Quoted text =
To overcome this difficulty, we use a different approach. We want each cluster \(S_j\) to select some representatives, which we will refer to as active nodes. The label of the cluster \(S_j\) will be the minimum ID among the active nodes in \(S_j\). The purpose of this selection is to avoid the (bad) nodes for which the diffusion process does not behave as expected. To that extent, we let each node u activate itself independently (Line 3 of Algorithm 3), with probability

$$ p(u) \triangleq \frac{5\cdot \log \left( 100k\right) }{\ell _u}. $$

Since for most nodes \(\ell _u \approx \left|\mathcal {S}(u) \right|\), the probability p(u) is large enough to ensure that: every cluster will have at least one active node and, in expectation, there will not be too many active nodes overall. If a node u becomes active, it will announce this in the network, along with its estimated cluster size \(\ell _u\). This happens throughout T rounds of communication (Lines 6–14 of Algorithm 3). In such a round j, every node v in the network keeps a list \(\mathsf {Act}(v)\) of the active nodes v has seen up to round j. Then, v checks which of those active nodes he has not yet communicated, broadcasts them in a \(\mathsf {Message}\) (Line 12 of Algorithm 3) and marks them as \(\mathsf {Sent}\). This process ensures that every node v announces each active node at most once, which significantly reduces the communication cost.

Coming back to node u, at the end of the T rounds u has seen all active nodes \(v^* \in \mathsf {Act}(u)\). Node u considers an active node \(v^*\) to be in \(\mathcal {S}(u)\), if two conditions are satisfied: 1) its estimated cluster size \(\ell _u\) and \(\ell _{v^*}\) are similar and 2) the value \(x_T^{v^*}\) is similar to what u expects to see. More precisely, u sets the threshold

$$ t_u \triangleq \frac{1}{2\sqrt{d}\ell _u}, $$

and considers its set of candidates

$$ \mathsf {Cand}(u) \triangleq \left\{ v^* \big | v^*\in \mathsf {Act}(u), \frac{\ell _u}{4} \le \ell _{v^*} \le 4\ell _u \, \text { and }\, x_T^{v^*}(u) \ge t_u\right\} . $$

The set of candidates \(\mathsf {Cand}(u)\) represents the set of active nodes that u believes are in its own cluster. If \(\mathsf {Cand}(u) \ne \emptyset \), then u sets its label to be the \(\min _{v^* \in \mathsf {Cand}(u)} \mathsf {ID}(v^*)\). Otherwise, if u is unlucky so that \(\mathsf {Cand}(u) = \emptyset \), then u randomly chooses an active node \(v^* \in \mathsf {Act}(u)\) and selects its label as \(L(u) = \mathsf {ID}(v^*)\) (Lines \(20{-}23\) of Algorithm 3).

figure c

The Main Algorithm: Now we bring together all three subroutines and present our main Algorithm 4. We note that once a node u has determined their label, that will not change in the future. This is because Algorithm 3 can only change the label if \(L(u) = \perp \) initially. Moreover, even if a node has determined their label in the Small Detection phase, they still participate in the Large Detection phase since they are active parts in the Propagation step (Lines 6–14) of Algorithm 3.

Actions to take =
a – Can you arrange the rows below as a Markdown table with columns Num and Line, starting at the line that contains "pose: elev=167.6 azim=280.0" and ending at the line that contains "Dot at: (192, 214)", with blank lines left out?
b – Can you pick up the passage on the distributed clustering algorithm and carry it on past its last sentence?

Given information =
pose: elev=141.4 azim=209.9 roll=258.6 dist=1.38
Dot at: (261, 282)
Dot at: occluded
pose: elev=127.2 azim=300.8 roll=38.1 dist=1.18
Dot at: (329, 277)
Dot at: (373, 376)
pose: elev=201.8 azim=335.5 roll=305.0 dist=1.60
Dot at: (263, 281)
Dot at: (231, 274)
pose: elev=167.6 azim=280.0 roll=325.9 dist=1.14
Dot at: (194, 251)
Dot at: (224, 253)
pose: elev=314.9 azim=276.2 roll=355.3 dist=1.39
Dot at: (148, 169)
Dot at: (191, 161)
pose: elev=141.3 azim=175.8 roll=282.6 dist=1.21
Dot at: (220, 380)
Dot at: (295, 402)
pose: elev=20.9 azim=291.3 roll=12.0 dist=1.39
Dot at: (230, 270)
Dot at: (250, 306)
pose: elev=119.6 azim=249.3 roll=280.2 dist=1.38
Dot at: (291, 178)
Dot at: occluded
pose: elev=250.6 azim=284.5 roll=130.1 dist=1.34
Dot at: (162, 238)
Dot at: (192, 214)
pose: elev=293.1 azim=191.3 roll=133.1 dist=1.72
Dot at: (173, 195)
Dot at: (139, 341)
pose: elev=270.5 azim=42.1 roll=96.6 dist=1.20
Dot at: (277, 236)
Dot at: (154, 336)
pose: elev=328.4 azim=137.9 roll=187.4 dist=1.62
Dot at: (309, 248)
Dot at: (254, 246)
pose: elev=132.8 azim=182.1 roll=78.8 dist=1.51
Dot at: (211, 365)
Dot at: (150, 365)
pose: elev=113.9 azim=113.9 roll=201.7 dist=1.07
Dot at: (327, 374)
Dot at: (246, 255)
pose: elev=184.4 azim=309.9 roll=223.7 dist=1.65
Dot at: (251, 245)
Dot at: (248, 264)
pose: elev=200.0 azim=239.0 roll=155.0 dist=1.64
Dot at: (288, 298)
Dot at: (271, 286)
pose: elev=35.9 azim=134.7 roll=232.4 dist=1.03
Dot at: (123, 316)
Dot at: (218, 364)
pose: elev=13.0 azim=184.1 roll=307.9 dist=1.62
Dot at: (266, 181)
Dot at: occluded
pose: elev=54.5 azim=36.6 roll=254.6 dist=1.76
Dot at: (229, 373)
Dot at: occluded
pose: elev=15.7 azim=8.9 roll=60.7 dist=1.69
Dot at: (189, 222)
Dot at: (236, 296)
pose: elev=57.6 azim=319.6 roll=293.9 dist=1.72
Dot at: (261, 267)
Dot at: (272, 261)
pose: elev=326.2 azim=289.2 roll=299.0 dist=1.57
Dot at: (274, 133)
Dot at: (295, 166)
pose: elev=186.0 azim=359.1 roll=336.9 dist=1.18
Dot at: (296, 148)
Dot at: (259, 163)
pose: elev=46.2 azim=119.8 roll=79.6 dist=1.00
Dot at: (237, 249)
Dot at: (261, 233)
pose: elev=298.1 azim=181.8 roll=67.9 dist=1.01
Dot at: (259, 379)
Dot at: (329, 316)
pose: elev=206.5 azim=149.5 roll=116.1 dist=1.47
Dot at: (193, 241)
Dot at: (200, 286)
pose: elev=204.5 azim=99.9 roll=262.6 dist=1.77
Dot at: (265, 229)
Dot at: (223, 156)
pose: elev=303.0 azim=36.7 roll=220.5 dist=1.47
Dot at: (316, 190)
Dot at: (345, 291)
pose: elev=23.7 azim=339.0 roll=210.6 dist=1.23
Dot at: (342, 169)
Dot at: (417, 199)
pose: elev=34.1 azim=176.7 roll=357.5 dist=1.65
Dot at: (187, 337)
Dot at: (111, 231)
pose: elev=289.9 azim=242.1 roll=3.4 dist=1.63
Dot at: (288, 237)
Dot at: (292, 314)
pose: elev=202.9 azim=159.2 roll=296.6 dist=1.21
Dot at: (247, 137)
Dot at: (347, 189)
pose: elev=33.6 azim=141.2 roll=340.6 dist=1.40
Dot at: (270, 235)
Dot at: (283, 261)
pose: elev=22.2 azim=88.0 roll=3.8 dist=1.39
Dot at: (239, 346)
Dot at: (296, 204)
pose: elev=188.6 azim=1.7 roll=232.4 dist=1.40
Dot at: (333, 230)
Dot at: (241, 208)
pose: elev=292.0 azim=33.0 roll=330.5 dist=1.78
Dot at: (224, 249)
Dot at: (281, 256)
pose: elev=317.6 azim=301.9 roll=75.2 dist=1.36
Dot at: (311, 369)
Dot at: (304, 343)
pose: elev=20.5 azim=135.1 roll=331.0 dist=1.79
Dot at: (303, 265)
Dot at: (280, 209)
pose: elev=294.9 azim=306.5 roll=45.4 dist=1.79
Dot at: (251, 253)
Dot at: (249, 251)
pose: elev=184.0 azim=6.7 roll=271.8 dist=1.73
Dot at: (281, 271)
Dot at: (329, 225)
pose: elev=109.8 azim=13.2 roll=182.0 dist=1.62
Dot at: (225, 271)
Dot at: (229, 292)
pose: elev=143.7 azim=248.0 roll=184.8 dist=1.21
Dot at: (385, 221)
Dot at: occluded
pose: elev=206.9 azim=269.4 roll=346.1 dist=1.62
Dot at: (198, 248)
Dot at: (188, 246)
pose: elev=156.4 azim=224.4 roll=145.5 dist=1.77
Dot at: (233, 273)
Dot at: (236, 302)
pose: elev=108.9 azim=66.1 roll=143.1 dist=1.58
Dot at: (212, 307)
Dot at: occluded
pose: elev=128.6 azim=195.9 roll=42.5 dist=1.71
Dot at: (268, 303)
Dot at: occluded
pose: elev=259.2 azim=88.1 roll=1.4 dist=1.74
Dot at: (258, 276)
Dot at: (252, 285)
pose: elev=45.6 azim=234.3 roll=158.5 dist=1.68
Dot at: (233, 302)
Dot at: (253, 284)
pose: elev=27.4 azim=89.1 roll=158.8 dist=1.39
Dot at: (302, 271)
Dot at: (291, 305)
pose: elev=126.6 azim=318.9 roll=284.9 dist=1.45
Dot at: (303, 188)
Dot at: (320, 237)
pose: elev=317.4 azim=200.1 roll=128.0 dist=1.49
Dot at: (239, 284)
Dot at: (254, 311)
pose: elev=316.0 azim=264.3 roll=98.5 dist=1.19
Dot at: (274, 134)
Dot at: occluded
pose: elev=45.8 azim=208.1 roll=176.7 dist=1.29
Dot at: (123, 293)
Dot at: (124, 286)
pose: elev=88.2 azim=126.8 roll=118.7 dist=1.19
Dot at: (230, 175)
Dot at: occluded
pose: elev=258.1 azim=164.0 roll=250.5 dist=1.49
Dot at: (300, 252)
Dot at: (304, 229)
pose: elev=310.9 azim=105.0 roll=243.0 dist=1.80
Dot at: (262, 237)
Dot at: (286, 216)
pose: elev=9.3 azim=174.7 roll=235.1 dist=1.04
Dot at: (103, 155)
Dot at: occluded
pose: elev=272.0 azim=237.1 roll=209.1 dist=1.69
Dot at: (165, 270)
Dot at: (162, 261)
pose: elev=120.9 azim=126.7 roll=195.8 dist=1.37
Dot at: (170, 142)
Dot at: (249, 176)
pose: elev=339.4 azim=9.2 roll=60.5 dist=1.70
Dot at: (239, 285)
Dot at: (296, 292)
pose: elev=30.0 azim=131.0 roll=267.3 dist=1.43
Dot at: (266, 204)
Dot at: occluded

Outputs =
a –
| Num | Line |
|---|---|
| 1 | pose: elev=167.6 azim=280.0 roll=325.9 dist=1.14 |
| 2 | Dot at: (194, 251) |
| 3 | Dot at: (224, 253) |
| 4 | pose: elev=314.9 azim=276.2 roll=355.3 dist=1.39 |
| 5 | Dot at: (148, 169) |
| 6 | Dot at: (191, 161) |
| 7 | pose: elev=141.3 azim=175.8 roll=282.6 dist=1.21 |
| 8 | Dot at: (220, 380) |
| 9 | Dot at: (295, 402) |
| 10 | pose: elev=20.9 azim=291.3 roll=12.0 dist=1.39 |
| 11 | Dot at: (230, 270) |
| 12 | Dot at: (250, 306) |
| 13 | pose: elev=119.6 azim=249.3 roll=280.2 dist=1.38 |
| 14 | Dot at: (291, 178) |
| 15 | Dot at: occluded |
| 16 | pose: elev=250.6 azim=284.5 roll=130.1 dist=1.34 |
| 17 | Dot at: (162, 238) |
| 18 | Dot at: (192, 214) |

b –
figure d

3 Analysis of the Algorithm

In this section we analyse our distributed algorithm and prove Theorem 1. Remember that we assume G is a d-regular network with optimal k clusters \(S_1, \dots , S_k\). Moreover, we work in the regime when G satisfies the assumption that

$$\begin{aligned} \varUpsilon _G(k) = \omega \left( k^4 \log ^3(n)\right) . \end{aligned}$$
(3)

For brevity, we will use \(\varUpsilon \) instead of \(\varUpsilon _G(k)\). We will structure the analysis of our algorithm in five subsections. In Subsect. 3.1 we recap some of the results in [23] and present the guarantees achieved after the Averaging phase of the algorithm. In Subsect. 3.2 we show that most nodes in the network can obtain a good estimate for the size of their cluster. In Subsect. 3.3 we deal with the analysis of the Small Detection phase of the algorithm. We will ultimately show that for all clusters \(S_j\) of size \(|S_j| \le \log (n)\), all nodes \(u\in S_j\) will determine the same label, unique for the cluster \(S_j\). In Subsect. 3.4 we analyse the Large Detection phase of the algorithm. In this phase, most nodes in clusters of size at least \(\log (n)\) will decide on a common label that is unique for the cluster. We also show that the number of misclassified nodes for each cluster is small. Finally, we conclude with the proof of Theorem 1 in Subsect. 3.5.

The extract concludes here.